I always got the feeling with Ideon and Dunbine were viewed by the anime-viewing public as 'the things Tomino is doing before he gets back to Gundam'.
No, these shows were both really big hits in their own right if you go back and look at anime magazines published at the time. Ideon had its own fan convention at one point, if I recall correctly. Dunbine spawned tons of merchandise that lasted throughout the 80s.
The reason why Gundam got franchise treatment and Tomino's other stuff didn't was largely driven by the success of Bandai's Gundam model kits. Bandai had difficulty selling kits based on other IP and eventually wheedled a sequel out of Tomino and Sunrise after the compilation movies and reruns did well.

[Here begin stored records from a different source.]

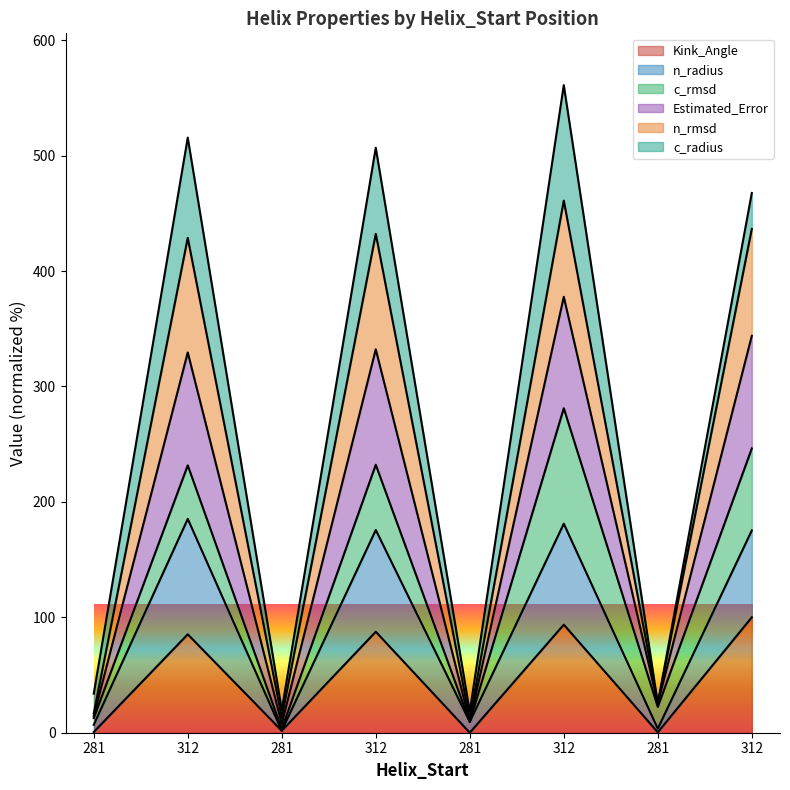

What is the maximum value shown in the chart?

561.0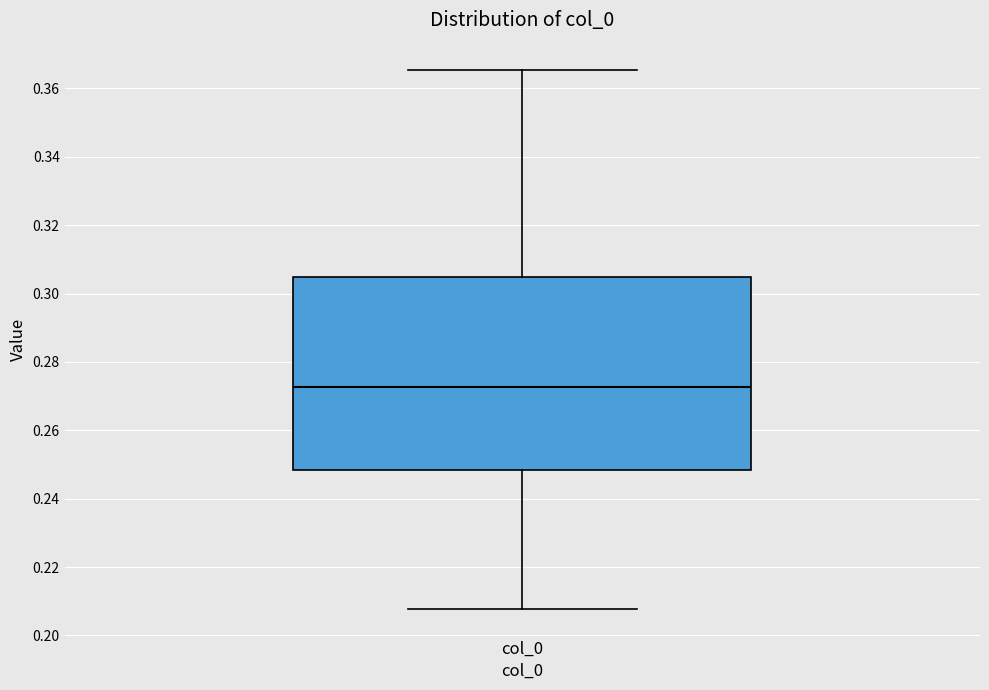

Read this box plot against the y-axis: the position of the median line, the range covered by the box, and the ends of both whiskers. The values are not printed on the chart, so give them approximately, as read against the axis.

median 0.272, box 0.248 to 0.304, whiskers 0.208 to 0.366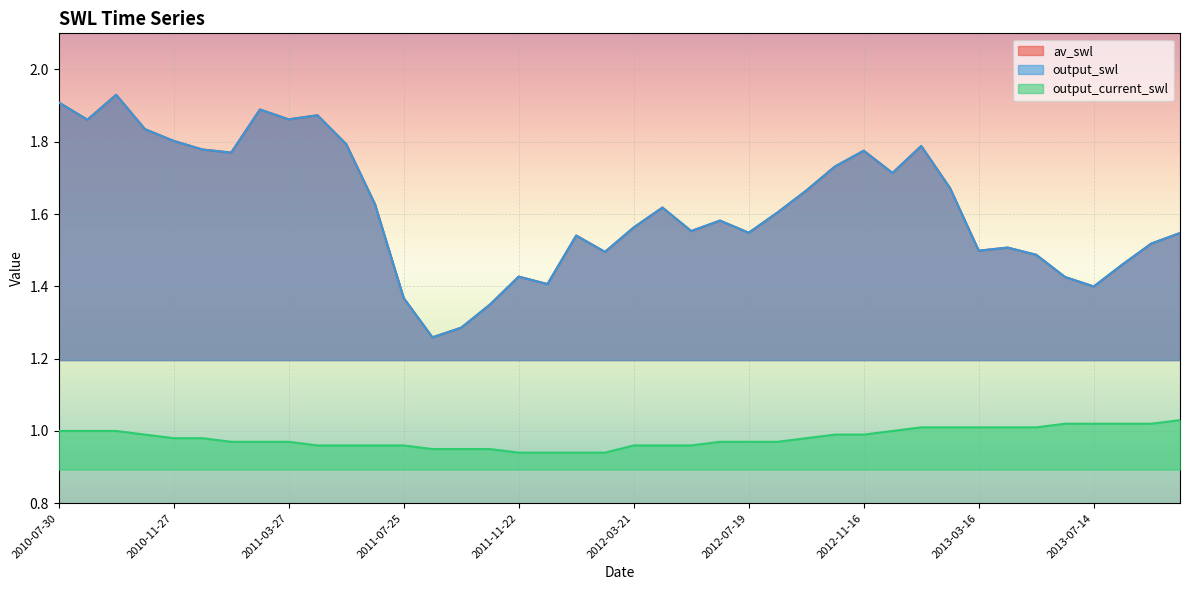

Which has a higher value, 2010-08-29 or 2011-09-23?

2010-08-29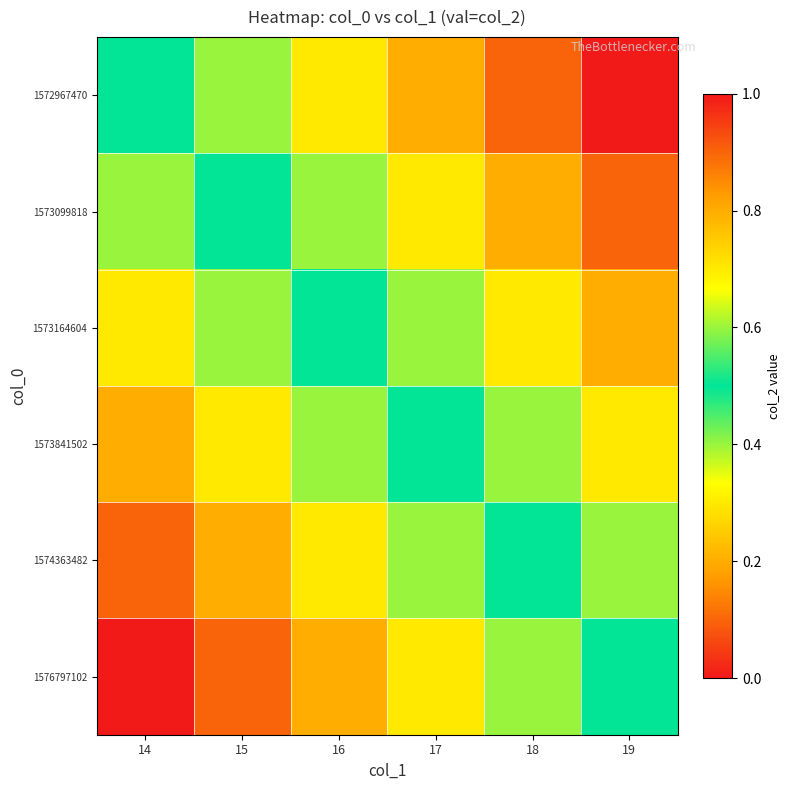

Count the number of data series in this chart.

6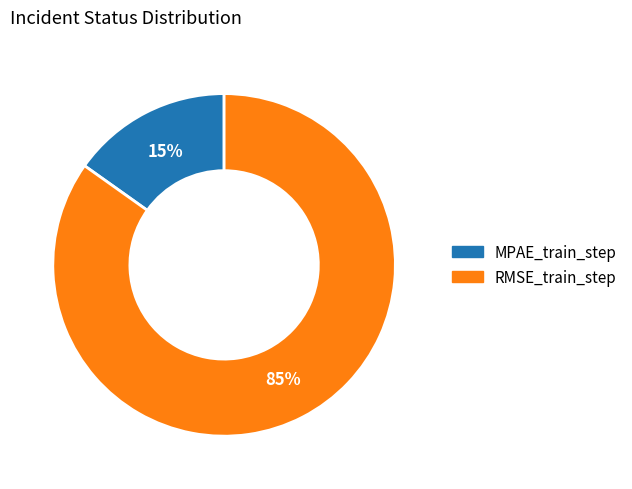

Is there a majority slice in this chart?

Yes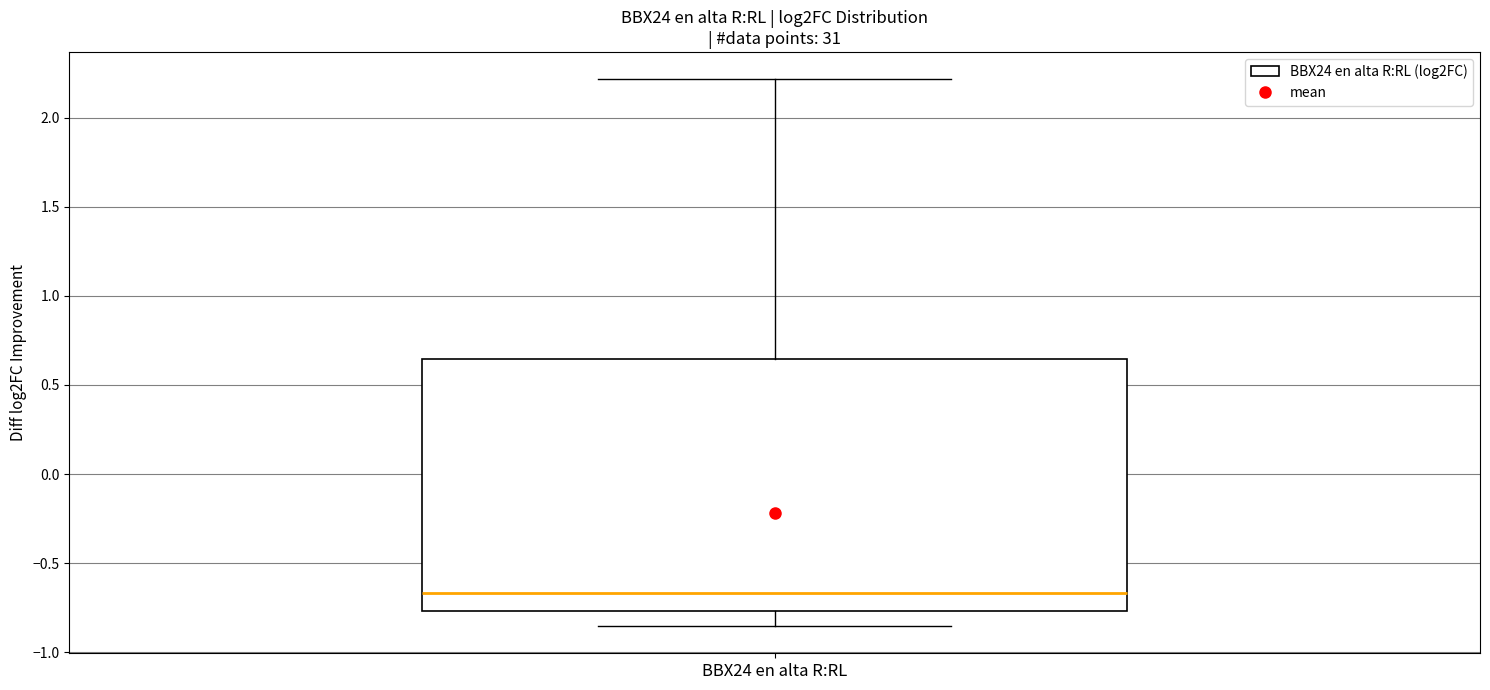

Where does the lower whisker of the box for BBX24 en alta R:RL end on the y-axis? The values are not printed on the chart, so give them approximately, as read against the axis.

-0.85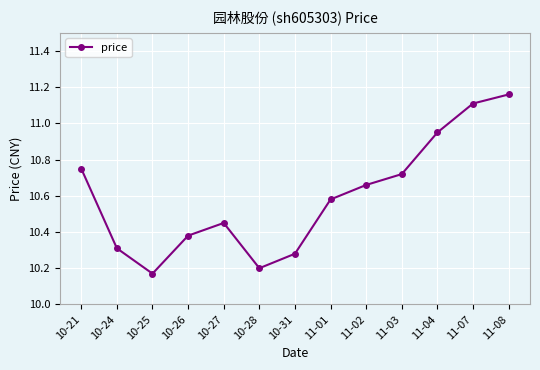

The value at 10-28 is 10.2. True or false?

True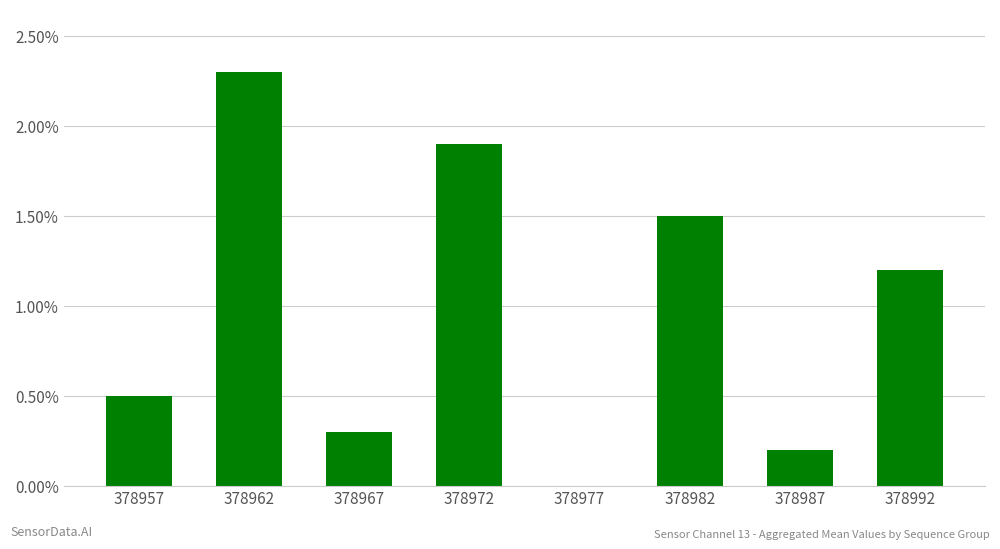

How many series are shown in this chart?

1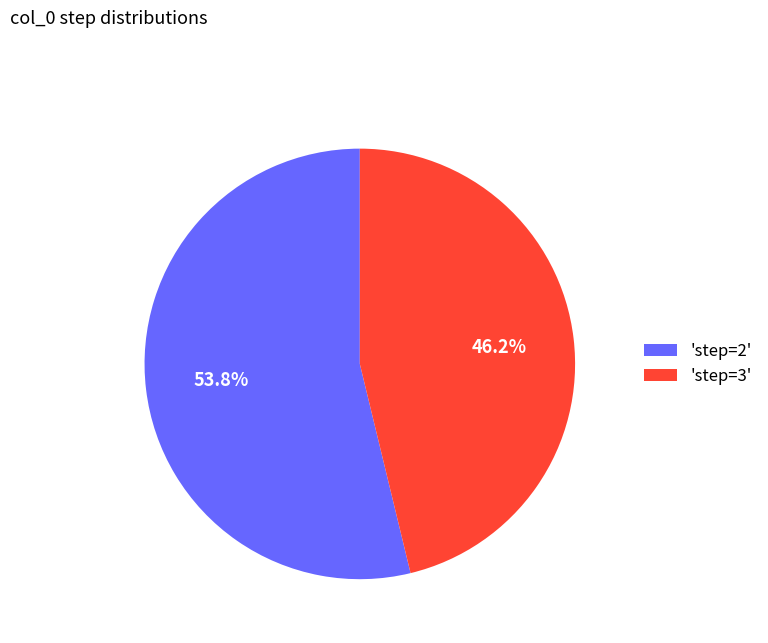

Does any single category account for the majority?

Yes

Once Bandai got the first sequel, they got more, and then they just up and bought Sunrise... and the rest is history, pretty much. I personally don't think it's coincidental that the explosion of creativity in 80s mecha shows begins to rapidly dry up after Zeta Gundam comes out.
The genre is a shell of itself by 1988 and you don't see signs of the next big mecha boom-- which was very very kid-oriented-- until 1990. Evangelion arguably picks the genre's development back up where L-Gaim and Five Star Stories left it, but Evangelion is arguably a lot of things.
Eva, on the other hand, was viewed as 'THIS IS THE NEXT BIG THING'. Presentation is 8/10ths of selling a property.
This is not true. Evangelion wasn't promoted heavily prior to release in Japan and wasn't expected to be such a huge hit. This lead directly to GAINAX's big accounting scandal in 1999, the company at the time just wasn't equipped to deal with all the money Evangelion was making.
Evangelion happened because TV Tokyo commissioned a mecha show from GAINAX that was expected to be in the vein of other shows popular at the time, like Macross 7 and Iron Leaguer. GAINAX was a niche studio at the time and most of Evangelion's early popularity was driven by pure word-of-mouth buzz.
Now, the US release of Evangelion was hyped to the moon, but based largely on its already-staggering and unexpected Japanese success. Evangelion bore no resemblance to anything other anime airing in Japan
at the time. It was much like Twin Peaks in the US, people tuned in just to try and figure out what the hell was going on.